(Items from a dataset)
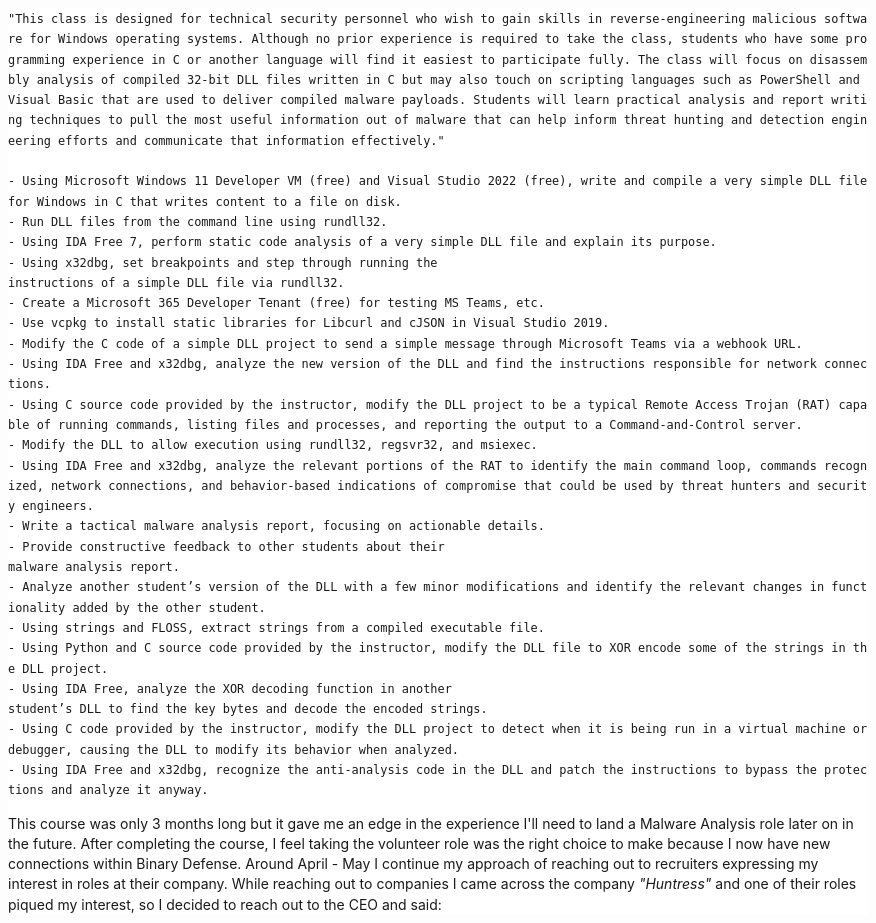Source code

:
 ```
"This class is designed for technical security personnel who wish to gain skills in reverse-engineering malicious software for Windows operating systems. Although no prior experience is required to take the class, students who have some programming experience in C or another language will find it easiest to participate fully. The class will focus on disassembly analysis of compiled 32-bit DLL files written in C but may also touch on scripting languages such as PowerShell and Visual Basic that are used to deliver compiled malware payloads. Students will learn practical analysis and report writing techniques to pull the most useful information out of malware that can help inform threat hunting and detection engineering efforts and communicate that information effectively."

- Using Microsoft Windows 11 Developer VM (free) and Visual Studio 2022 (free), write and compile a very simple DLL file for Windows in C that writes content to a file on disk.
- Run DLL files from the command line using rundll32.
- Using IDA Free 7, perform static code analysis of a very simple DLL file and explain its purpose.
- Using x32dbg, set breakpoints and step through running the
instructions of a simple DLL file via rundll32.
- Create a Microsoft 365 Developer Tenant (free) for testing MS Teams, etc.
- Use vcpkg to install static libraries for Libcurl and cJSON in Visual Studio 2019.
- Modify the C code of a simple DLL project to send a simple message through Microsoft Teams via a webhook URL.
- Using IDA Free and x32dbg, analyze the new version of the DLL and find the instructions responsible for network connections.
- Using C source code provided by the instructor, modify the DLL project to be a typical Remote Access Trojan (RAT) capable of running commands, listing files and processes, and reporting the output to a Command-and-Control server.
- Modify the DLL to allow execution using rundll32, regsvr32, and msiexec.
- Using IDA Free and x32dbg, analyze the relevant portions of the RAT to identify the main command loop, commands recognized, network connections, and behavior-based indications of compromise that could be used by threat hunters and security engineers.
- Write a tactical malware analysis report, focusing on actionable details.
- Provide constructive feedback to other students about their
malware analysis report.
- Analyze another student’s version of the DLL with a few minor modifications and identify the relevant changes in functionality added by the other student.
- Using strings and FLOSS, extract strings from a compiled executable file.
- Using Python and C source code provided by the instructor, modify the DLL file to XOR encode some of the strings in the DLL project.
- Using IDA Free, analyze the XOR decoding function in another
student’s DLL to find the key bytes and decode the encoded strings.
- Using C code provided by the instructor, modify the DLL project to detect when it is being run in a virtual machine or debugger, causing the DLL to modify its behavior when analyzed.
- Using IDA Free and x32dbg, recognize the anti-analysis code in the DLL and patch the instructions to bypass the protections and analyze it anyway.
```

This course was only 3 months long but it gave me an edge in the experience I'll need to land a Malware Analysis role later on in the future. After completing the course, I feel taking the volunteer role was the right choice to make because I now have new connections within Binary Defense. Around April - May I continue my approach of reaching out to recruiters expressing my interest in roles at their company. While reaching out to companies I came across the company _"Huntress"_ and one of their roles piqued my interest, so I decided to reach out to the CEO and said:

==

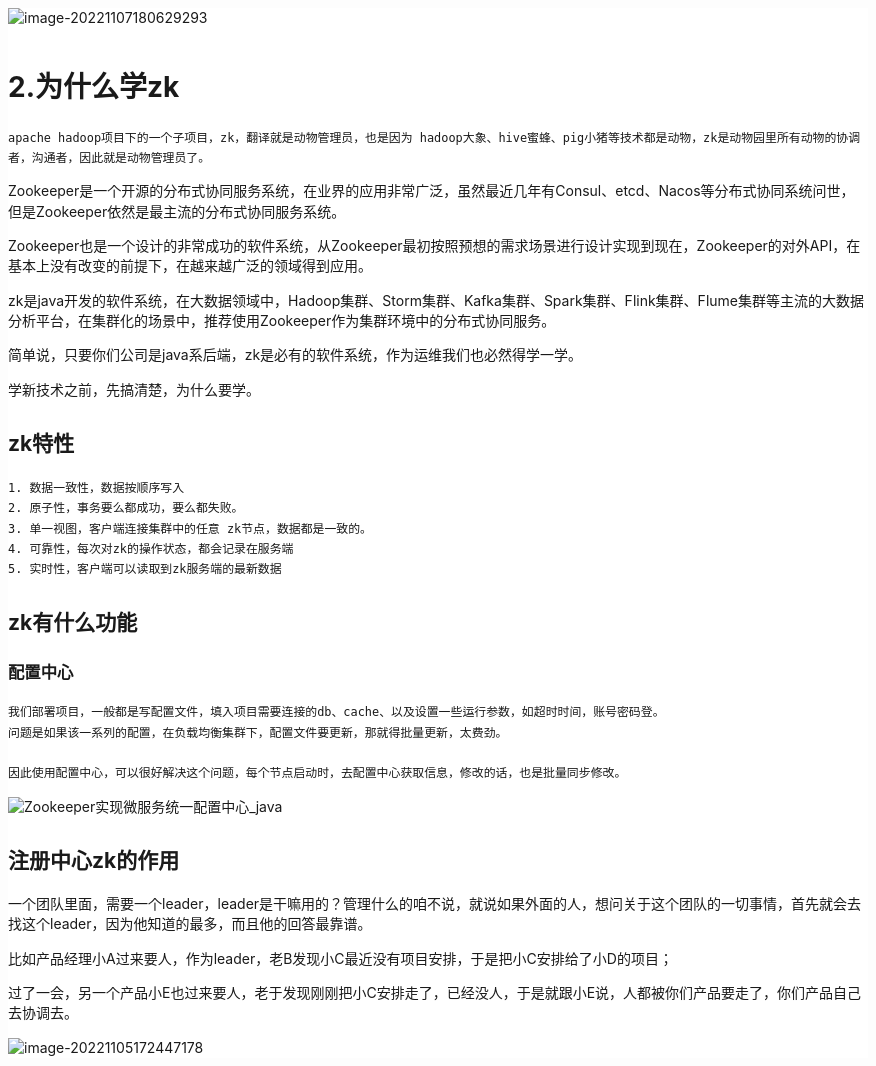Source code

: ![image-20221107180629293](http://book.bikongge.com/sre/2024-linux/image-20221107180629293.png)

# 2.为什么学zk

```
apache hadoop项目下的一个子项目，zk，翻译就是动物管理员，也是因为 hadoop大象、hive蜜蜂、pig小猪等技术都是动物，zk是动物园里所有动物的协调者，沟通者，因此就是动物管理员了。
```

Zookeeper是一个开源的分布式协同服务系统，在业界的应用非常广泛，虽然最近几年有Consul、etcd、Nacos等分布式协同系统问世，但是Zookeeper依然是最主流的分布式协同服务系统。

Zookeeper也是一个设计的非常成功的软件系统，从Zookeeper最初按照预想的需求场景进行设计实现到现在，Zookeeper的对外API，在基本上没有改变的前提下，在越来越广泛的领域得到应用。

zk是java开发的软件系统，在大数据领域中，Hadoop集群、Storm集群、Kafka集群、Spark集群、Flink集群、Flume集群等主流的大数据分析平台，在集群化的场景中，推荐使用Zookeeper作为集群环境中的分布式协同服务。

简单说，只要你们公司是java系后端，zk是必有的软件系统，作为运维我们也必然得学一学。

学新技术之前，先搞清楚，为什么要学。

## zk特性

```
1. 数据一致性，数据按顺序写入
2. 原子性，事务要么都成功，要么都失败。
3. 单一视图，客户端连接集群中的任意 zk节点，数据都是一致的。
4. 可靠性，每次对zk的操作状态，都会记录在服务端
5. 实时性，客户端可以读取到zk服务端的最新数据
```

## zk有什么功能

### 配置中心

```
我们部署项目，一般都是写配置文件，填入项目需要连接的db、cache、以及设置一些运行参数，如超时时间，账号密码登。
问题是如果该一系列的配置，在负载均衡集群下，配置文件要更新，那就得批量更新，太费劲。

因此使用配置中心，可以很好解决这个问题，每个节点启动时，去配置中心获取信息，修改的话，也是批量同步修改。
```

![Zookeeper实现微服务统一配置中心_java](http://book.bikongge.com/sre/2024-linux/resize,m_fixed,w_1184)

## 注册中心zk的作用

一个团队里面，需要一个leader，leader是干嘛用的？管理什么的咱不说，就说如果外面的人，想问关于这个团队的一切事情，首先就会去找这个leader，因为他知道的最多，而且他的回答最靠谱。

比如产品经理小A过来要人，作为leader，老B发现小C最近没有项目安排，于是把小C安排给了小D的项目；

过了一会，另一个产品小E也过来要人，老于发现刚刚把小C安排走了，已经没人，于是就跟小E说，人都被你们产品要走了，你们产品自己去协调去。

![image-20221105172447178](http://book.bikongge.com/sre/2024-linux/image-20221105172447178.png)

## WHAT IS BEING ASKED
Answer with one number only: how many lines of the entries above include the word "book"?

## RESPONSE TO THIS EXERCISE
3